Apple introduced “Sign in with Apple” with iOS 13 along with other major features like “Deep Fusion“, a powerful photo editor, and the popular “Dark Mode“. Now, “Sign in with Apple” was more of a privacy-focused feature, unlike the mentioned ones. However, Bhavuk Jain, an Indian developer with a BSc. in Electronics and Communication degree found that there was a Zero-Day vulnerability in the “Sign in with Apple” account authentication system. He reported this to Apple and the company rewarded him heavily for the deed.
Now, this Zero-Day vulnerability allowed hackers to take control of a user’s account in third-party apps like Spotify, Giphy (now under Facebook), Dropbox, and Airbnb.
Apple brought “Sign in with Apple” to hide a user’s personal email ID when signing in to an app or service.

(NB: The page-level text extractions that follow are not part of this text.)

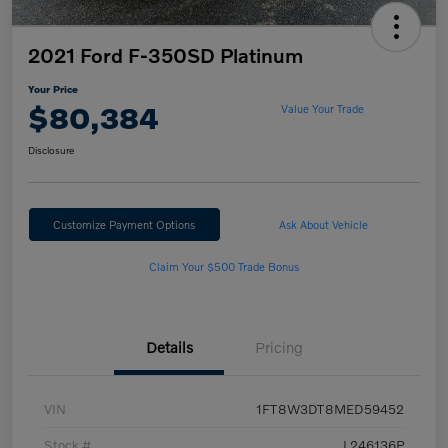
2021 Ford F-350SD Platinum
Your Price
$80,384
Value Your Trade
Disclosure
Customize Payment Options
Ask About Vehicle
Claim Your $500 Trade Bonus
Details
Pricing
VIN
1FT8W3DT8MED59452
Stock #
L246136P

It generates a unique ID for a user, that the third-party apps can use to authenticate, which redirects emails to the user’s personal ID.
However, Jain noticed that a bug in the verification system of the feature is showing any email ID as “valid” when a user is signing in with the “Sign in with Apple”.
“This bug could have resulted in a full account takeover of user accounts on third-party apps irrespective of a victim having a valid Apple ID or not”, says Jain.
Now, after spotting this vulnerability, Jain reported this to Apple via the company’s Security Bounty Programme. And Apple, in turn, awarded the 27-year-old developer $100,000 (~Rs 75,57,350).
“For this vulnerability, I was paid $100,000 by Apple under their Apple Security Bounty programme”, Jain announced.